To cite another example, I think Anna Devere Smith's has craft problems. Could the scenes be in a different order? Perhaps. Is it constructed to build, build, build? Oh, I think not. But it is nitpicking to raise those questions. She plunges her heart and soul into that play, both as the playwright and as the performer. That investment of self makes Fires in the Mirror an intensely theatrical experience, and when I saw it I noticed that the play hit the audience in the gut. Not unimportantly, Smith opens the door to new forms of the solo play.

Contrast The Crucible and Fires with any daytime soap and the point is made.

All that said, let me return to that word "must."

No, I see no mandate here. I'm also a big fan of Broadway musicals. And how many of them show a writer's investment of self? Equally, Rob Becker's solo play, Defending the Caveman, is highly entertaining but I didn't find that gut involvement. Does that invalidate Caveman? Absolutely not.

Still . . . if the playwright doesn't care about the subject, how involved can the actor get?

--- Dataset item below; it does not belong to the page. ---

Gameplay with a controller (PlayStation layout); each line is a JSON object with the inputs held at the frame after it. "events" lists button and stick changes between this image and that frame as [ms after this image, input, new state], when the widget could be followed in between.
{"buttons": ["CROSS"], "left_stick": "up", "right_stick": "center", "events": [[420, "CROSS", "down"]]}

How will we in the audience feel?

T.B.: How does a playwright discover what these "gut issues" are, things that he cares deeply enough about to have his or her emotions drive the creation of a play?

L.C.: I'm a believer in the power of the "credo," and I describe it in detail in Playwriting: Writing, Producing, and Selling Your Play. (I'd like to revise that book and weave "the credo" throughout other chapters because so many readers found that discussion of the credo so helpful.)

A credo is one's belief structure, a statement of "This I believe."

I think most humans would benefit from following a technique of an annual self-examination of beliefs like Samuel Becket dramatizes in his Krapp's Last Tape. (This is an example relevant to our chat about solo plays because it is a one-man show.) Each birthday Krapp has a ceremony involving making a new tape recording of who he is, aided by listening to past tapes from earlier birthdays. It is a theatrical version of the "credo."

For playwrights - who are writers, after all - it ought be a written credo. But any theatre artist will find that writing the credo forces careful thought, unlike those windy bull sessions we remember in the dorm rooms. They were fun, sure, but not awfully enlightening. Writing provokes thinking.

What goes into the credo? Whatever one most strongly believes. We'll each have a different set of values.

One then writes one's play about one of the points in the credo, preferably the most important one.

But one borrows the advice given to the agit-prop (agitation-propaganda) playwrights of the 1930s. "Be sure no character knows what the issue is. That'll stop the playwright from having heavy-handed speeches that tell the point and instead create action that shows the issue." The writer develops a character who is now living the issue.

I recently saw a powerful solo play I'd like to mention here. The character is backstage in a strip joint. She'll soon go out and strip. It's her first time. Why is she going to do that? We discover she is a rape victim. She was controlled by the rapist, "Mr. You Know You Want This, Baby." Now she will go out and control those men. She'll tease them, tempt them, arouse them. And then she'll demand that the club's lights go on so she can look at the men in the eyes. At this point the theatre's house lights went on and the actress made eye contact with each of us. Damn, what a moment! I would imagine every male shrunk from her eyes. "And then I'll grab my self respect and leave," she says as a curtain line.

This wasn't a dull essay about rape. It was written from the gut about a girl we watch living the issue.

Writing from a credo doesn't necessarily mean heavy drama. Some playwrights can flip the subject into a marvelous comedy.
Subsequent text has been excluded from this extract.